◆ DOCUMENT SECTION ◆
Content starts

In Kyiv my family and I used to go to Mass at St Alexander’s, the principal Roman Catholic church in the centre of the city, which had been an astronomical observatory in the Soviet era. Masses were said in Ukrainian, Russian, Polish and English. The English Mass, at 8.45 on Sunday, was for the international community. This was followed by a Ukrainian Mass at 10.00. This was always packed, and Ukrainians would come in good time to get their places. Sometimes this meant them taking our places in the pews while we had gone to receive Communion! I once heard the parish priest ticking off his Ukrainian parishioners, telling them that the foreigners too had a right to be in the church! During the Orange Revolution the priest kept the church, which is close to the Maidan, open so that the protestors could rest there. During the 2013-2014 Revolution too, St Alexander’s was used as a shelter and field hospital for the protestors.

Content ends

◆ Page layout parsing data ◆
Content starts

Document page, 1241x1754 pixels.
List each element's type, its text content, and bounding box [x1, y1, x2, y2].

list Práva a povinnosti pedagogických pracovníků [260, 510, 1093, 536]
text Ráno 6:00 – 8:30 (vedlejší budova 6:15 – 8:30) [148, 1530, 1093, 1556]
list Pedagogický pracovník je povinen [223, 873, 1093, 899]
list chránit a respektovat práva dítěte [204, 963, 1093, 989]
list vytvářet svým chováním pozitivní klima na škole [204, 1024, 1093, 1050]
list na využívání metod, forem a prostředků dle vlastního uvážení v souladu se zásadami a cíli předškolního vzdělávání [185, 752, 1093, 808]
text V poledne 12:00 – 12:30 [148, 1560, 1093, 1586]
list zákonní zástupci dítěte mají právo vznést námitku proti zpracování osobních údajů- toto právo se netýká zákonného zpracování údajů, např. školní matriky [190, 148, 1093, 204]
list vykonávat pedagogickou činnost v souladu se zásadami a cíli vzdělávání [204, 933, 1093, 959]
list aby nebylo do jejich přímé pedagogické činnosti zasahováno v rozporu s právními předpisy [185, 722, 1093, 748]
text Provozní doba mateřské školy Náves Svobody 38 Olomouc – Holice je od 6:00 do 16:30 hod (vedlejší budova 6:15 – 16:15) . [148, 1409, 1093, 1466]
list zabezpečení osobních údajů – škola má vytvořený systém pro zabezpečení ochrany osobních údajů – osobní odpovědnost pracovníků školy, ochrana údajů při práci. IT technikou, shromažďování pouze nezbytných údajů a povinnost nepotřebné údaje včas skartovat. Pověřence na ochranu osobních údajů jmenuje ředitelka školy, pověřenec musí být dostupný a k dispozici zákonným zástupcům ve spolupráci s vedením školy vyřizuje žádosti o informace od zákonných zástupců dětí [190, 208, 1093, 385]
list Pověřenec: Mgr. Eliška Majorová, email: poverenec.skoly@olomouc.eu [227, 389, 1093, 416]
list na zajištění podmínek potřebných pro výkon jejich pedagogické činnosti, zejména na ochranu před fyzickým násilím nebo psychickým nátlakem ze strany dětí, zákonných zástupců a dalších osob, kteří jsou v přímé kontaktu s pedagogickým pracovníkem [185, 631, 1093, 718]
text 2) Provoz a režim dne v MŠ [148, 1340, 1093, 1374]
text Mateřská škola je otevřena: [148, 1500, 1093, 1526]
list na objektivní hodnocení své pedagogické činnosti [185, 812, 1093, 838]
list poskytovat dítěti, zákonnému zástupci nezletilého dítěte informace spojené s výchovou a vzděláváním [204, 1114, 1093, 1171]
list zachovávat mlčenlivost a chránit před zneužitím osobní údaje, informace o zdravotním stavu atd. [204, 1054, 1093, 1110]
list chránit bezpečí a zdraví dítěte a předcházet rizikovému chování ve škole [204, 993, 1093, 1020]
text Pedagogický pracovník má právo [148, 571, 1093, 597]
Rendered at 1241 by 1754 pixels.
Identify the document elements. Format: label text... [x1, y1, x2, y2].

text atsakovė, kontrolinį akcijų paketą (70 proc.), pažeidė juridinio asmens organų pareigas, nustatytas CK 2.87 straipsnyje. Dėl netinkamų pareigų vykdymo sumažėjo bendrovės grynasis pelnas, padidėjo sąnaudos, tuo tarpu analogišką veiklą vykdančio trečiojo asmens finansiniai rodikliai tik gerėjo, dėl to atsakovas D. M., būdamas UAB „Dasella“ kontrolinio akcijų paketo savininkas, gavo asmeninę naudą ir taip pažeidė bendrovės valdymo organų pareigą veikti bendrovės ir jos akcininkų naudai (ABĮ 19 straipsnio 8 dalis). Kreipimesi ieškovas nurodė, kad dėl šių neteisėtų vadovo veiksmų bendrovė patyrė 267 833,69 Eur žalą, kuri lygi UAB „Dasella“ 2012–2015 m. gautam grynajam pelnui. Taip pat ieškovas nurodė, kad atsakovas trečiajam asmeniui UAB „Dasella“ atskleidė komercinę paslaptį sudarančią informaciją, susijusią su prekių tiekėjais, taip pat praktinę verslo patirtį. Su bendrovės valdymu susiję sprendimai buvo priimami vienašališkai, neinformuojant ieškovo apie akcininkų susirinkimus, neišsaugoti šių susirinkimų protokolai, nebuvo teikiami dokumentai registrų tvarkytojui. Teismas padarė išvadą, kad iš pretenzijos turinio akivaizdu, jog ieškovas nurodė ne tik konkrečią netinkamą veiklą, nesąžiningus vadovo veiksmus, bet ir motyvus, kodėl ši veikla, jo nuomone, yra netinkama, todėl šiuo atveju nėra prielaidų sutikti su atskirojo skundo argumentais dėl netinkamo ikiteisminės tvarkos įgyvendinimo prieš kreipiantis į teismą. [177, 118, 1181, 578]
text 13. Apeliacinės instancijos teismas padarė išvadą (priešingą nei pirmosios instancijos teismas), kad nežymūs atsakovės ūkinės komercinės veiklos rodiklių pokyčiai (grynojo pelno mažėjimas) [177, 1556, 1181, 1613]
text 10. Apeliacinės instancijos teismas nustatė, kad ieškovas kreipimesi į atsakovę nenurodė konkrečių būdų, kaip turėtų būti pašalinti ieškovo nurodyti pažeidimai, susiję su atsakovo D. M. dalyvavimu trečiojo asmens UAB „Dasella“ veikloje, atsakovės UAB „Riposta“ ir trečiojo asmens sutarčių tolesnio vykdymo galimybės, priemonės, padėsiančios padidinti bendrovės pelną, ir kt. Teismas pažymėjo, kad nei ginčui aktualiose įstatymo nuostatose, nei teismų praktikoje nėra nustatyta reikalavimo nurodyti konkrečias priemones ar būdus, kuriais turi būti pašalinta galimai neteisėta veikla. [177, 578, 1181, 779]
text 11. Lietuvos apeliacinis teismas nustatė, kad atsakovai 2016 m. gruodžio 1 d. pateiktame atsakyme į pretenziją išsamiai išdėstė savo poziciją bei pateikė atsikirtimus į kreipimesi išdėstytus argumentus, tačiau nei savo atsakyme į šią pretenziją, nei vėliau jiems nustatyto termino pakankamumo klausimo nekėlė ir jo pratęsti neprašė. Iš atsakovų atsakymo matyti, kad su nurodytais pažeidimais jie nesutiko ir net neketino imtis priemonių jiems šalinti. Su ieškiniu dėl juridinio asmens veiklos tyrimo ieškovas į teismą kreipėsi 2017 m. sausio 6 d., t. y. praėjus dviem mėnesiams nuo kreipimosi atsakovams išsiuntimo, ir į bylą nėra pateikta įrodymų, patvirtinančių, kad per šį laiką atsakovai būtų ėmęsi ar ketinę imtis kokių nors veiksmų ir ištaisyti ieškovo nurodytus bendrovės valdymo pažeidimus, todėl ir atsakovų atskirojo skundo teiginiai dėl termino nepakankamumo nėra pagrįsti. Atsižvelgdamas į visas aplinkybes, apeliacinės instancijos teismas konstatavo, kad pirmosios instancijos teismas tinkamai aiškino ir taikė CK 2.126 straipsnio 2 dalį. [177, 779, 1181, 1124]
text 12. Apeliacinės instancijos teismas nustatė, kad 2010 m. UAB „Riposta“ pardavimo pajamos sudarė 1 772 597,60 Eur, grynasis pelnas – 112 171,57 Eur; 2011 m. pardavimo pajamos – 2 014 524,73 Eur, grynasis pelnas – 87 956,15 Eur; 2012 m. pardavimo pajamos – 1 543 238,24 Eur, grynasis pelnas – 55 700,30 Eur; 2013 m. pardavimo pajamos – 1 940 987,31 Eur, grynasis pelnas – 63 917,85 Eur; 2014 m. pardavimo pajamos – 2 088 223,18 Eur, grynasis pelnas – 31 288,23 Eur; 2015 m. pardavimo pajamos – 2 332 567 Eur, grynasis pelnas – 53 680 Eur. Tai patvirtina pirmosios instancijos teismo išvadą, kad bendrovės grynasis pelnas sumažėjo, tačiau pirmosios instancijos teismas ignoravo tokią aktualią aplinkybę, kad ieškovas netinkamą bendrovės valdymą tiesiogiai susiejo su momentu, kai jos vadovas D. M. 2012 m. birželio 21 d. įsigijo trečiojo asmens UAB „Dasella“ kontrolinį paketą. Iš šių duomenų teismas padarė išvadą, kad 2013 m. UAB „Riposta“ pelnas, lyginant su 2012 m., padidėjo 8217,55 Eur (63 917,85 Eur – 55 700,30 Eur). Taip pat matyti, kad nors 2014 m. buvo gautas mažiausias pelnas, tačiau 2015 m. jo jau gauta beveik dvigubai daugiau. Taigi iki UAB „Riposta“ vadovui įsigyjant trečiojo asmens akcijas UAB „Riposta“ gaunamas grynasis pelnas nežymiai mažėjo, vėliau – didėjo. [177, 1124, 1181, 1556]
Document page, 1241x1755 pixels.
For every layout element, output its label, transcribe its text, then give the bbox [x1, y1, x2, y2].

Content ends

◆ BRIEF 1 ◆
According to the passage about St Alexander's church in Kyiv, what was the church used as in the Soviet era?
◆ BRIEF 2 ◆
Continue the passage about St Alexander's church in Kyiv from where it stops.

◆ EXERCISE OUTPUT 1 ◆
An astronomical observatory.

◆ EXERCISE OUTPUT 2 ◆
Last year’s Revolution of Dignity in Ukraine brought most of the churches together in support of a popular protest against an unjust and criminal regime. Russia’s aggression against Ukraine, in Crimea and then in the Donbas, have also brought Ukraine’s churches together with the overwhelming majority of Ukrainian people. The exception, of course, is the UOC (MP), which finds itself torn between loyalty to Moscow and loyalty to many of its own faithful in Ukraine.
A knowledgeable Moscow academic has commented on the effects of the crisis between Russia and Ukraine on the religious scene in Ukraine. Andrei Zubov, a historian and church-state specialist, lost his job at the prestigious Moscow State Institute of International Relations for publishing an editorial comparing Putin’s move against Crimea with Hitler’s seizure of the Sudetenland in 1938. Zubov expects that the longer the conflict between Ukraine and Russia persists, the greater the likelihood of a single Ukrainian Orthodox Church recognised by the Eastern Orthodox Ecumenical Patriarch. He notes that a united Ukrainian Church would redraw the wider map of Orthodoxy.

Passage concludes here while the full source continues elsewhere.